Taylor Swift’s feud with Apple. A PR stunt?

Taylor Swift

When pop icon Taylor Swift attacked Apple in 2015 for not paying musicians when their songs were played during a free trial of its new streaming service, it made headlines around the world. Apple quickly backed down, making them look reasonable and open to criticism. In turn, Taylor came off as a firebrand willing to speak truth to power on behalf of other artists.

Despite a hostile start, the dispute ended up improving both of their reputations, leading some people to think it was a PR stunt and the entire thing was orchestrated.

Genuine or not, the dispute shows that conflict can be a great source of positive PR. If you make your stance known on controversial opinions, people will associate their emotions about it with your brand, helping to make you unforgettable.

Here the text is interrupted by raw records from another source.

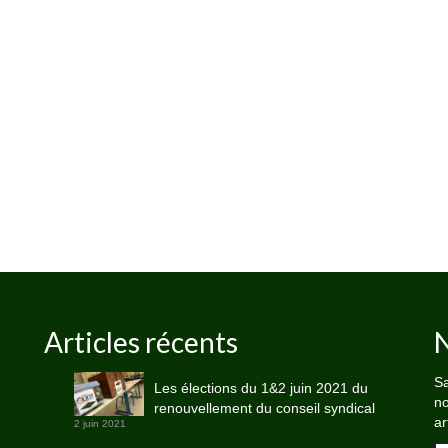
Articles récents
N
Sa
Les élections du 1&2 juin 2021 du
no
renouvellement du conseil syndical
ar
2 juin 2021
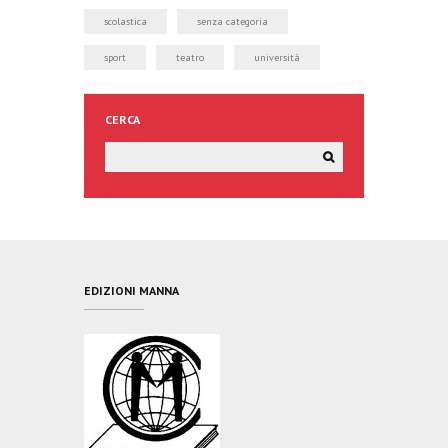
scolastica
senza categoria
sport
teatro
università
CERCA
EDIZIONI MANNA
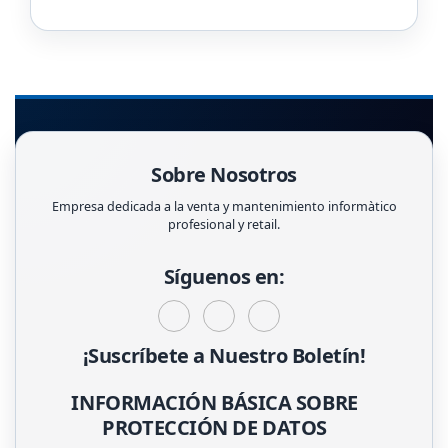
Sobre Nosotros
Empresa dedicada a la venta y mantenimiento informàtico
profesional y retail.
Síguenos en:
¡Suscríbete a Nuestro Boletín!
INFORMACIÓN BÁSICA SOBRE
PROTECCIÓN DE DATOS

Burger King clowns McDonald’s with ‘Escape the Clown’

Burger King PR Stunt with McDonald's

Coke versus Pepsi, Microsoft versus Apple, DC versus Marvel: if anything gets people talking, it’s a good brand rivalry.

A great example of this came in 2019. To coincide with the release of killer clown film It Chapter Two, fast food chain Burger King thought it would be the perfect opportunity to take a dig at McDonald’s and their famous mascot, Ronald.

Burger King invited social media users to use the ‘Escape the Clown’ feature on their app. When activated at a McDonald’s restaurant, the app used geo-targeting to provide a ‘flee and run’ route to their nearest Burger King restaurant, where a discounted one cent Whopper would be waiting if they made it in time.

This crafty move followed their previous anti-McDonald’s stunt, following the German premiere of the first It film in 2017, when they projected ‘Never Trust a Clown’ onto the screen just before the credits rolled.

The lesson? PR stunts are best when they have a bite. Getting a dig in at your competitors is a sure-fire way to get people engaged with your brand, especially if you’re as funny as Burger King.

Greggs’ vegan sausage roll

Gregg's Serve Vegan Role

Bakery brand Greggs needs no introduction: they’re a national treasure across the UK, known and loved for their pasties, sausage rolls and sandwiches.

That status was confirmed when they rocked headlines in 2019 with a surprising new product: a vegan sausage roll. To the brand’s delight, the launch sparked a nationwide debate over whether it was ‘really’ a sausage roll or not.

The campaign picked up traction when Good Morning Britain TV presenter Piers Morgan tweeted that ‘nobody was waiting for a vegan bloody sausage, you PC-ravaged clowns’.

Greggs, to its credit, took Piers’s reaction in its stride. Their response was simple and sweet: ‘Oh hello Piers, we’ve been expecting you’. This comeback made headlines and prompted a show of solidarity, with other high street chains joining in to mock Morgan on his Twitter page.

The vegan sausage roll shows that the best PR stunts don’t just follow a prewritten script. They roll with the punches when something unexpected happens — like a prominent figure dissing your new product — and turn it into even more publicity.